Quoted passage:

◇ ◇ ◇ ◇ ◇

# First properly fresh beans in my espresso machine



## ValeTudoGuy (Aug 20, 2018)

After having my machine for a few days and practicing on Lavazza Rossa beans, with what I thought was decent results... Thick dark extraction, very aromatic but zero crema.

Today I went to my local roaster Exchange Coffee in Clitheroe. Picking up some of their 1849 Espresso and Brazil Ipanema Yellow Bourbon, both roasted last Friday (14th)

I have just cracked open the 1849 and ground 14g in my Mazzer Super Jolly. First impressions on a 35g extraction is it's night and day with the Lavazza.... It actually makes the Lavazza taste burned in comparison. I taste some pretty bright flavours and can really pick out the nuts and caramel they talk about.... Not so much the chocolate though.

Im getting a little crema but not as much as I want, though im still playing around with tamping having only picked up a proper tamper today (Motta flat base)

It's made me pretty excited though in anticipation of the quality of drink I'm hopeful of soon being able to make at home with practice.


----------



## ValeTudoGuy (Aug 20, 2018)

Update, I have slightly reduced grind size.. Probably less than a CM turn towards the burrs on the Super Jolly.

I also tamped a little harder but with the same 15gr of 1849. Same extraction by weight which took longer. Which I should have timed but didn't doh!

◇ ◇ ◇ ◇ ◇

Dataset excerpts:
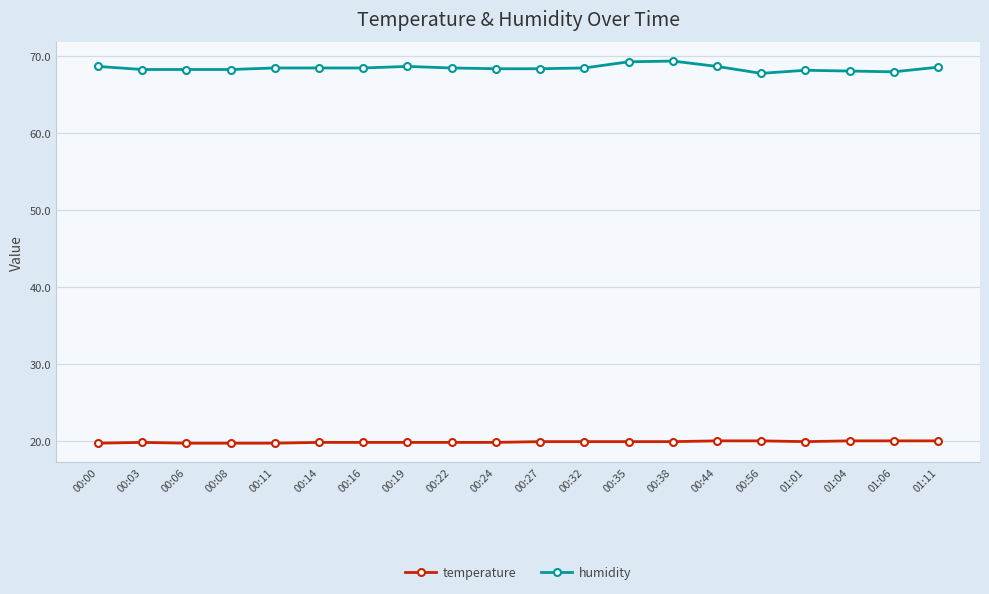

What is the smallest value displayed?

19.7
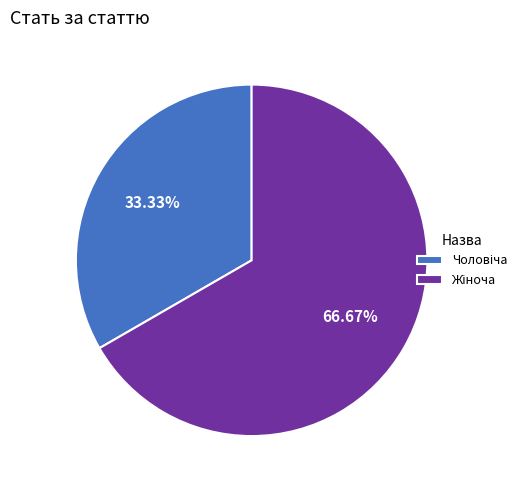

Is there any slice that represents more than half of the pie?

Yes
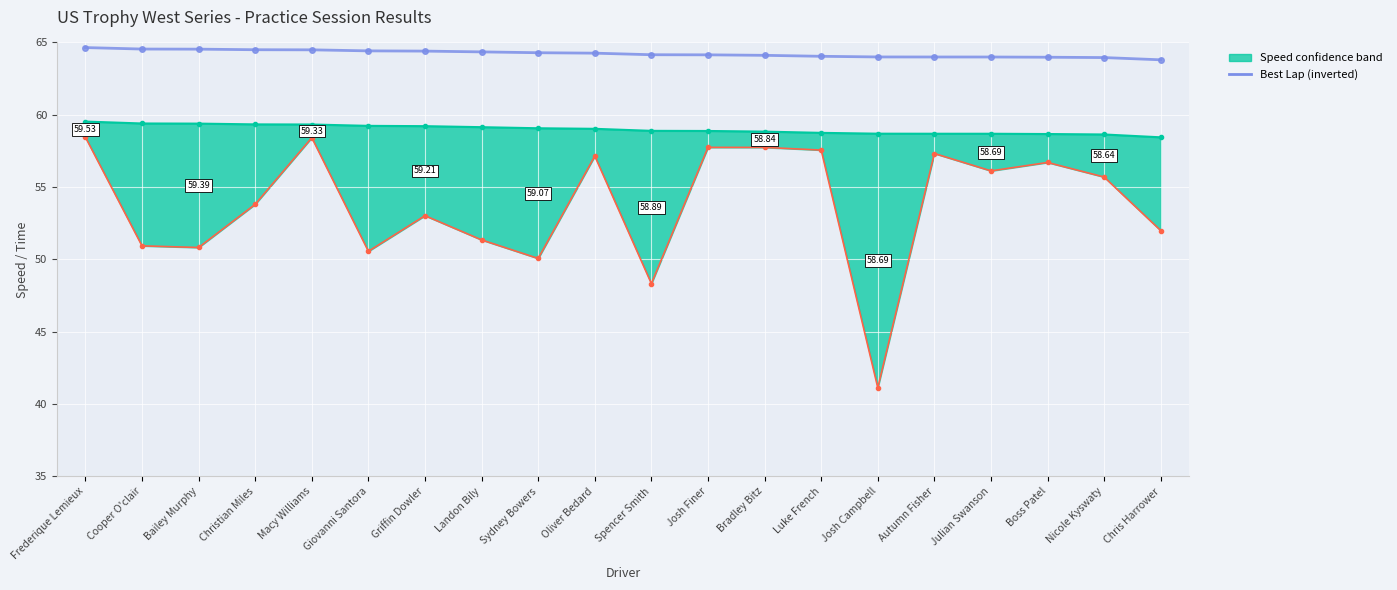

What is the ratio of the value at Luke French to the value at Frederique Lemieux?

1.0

◇ ◇ ◇ ◇ ◇

Try it:
Carry the forum thread above about fresh beans in a home espresso machine forward from its final sentence.

Task answer:
Still what I would call a good level of extraction, about the same crema (I WANT MORE!!!!).

The flavour has changed drastically, much deeper and I want to say richer. More silky mouthfeel and I think I can taste dark chocolate with the caramel and only a little nuts.

Main take away is the proper tamper is a huge improvement and I can get a much more even tamp.

Minute changes in grind size make much more difference than I expected, although thats very unscientific because I tamped harder.... Damn, shouldnt have changed two things at once. Not sure why im not getting as much crema as I want, but the coffee is tasty none the less.


----------



## DavecUK (Aug 6, 2013)

Fresh coffee makes a big difference to drinking stale coffee. Especially in a good espresso machine, although I have no idea of the machine you have currently.


----------



## ValeTudoGuy (Aug 20, 2018)

My machine is a Fracino Piccino


----------



## ValeTudoGuy (Aug 20, 2018)

Update 2: today I timed my extraction and I'm nowhere near 30 seconds. Im at about 16. Im clearly doing something wrong.

I also tried making the grinds a touch finer and im pretty sure they are now too fine. I would almost compare them to Turkish, so I need to adjust back up.


----------



## ValeTudoGuy (Aug 20, 2018)

Update 2.1: I went up to 18g grounds everything else the same and I now have plenty of Crema and a 25 second pull.

18g in and 55 out, is 55 output a little much or ok? Coffee tastes very good to me.


----------



## ajohn (Sep 23, 2017)

ValeTudoGuy said:


> Update 2.1: I went up to 18g grounds everything else the same and I now have plenty of Crema and a 25 second pull.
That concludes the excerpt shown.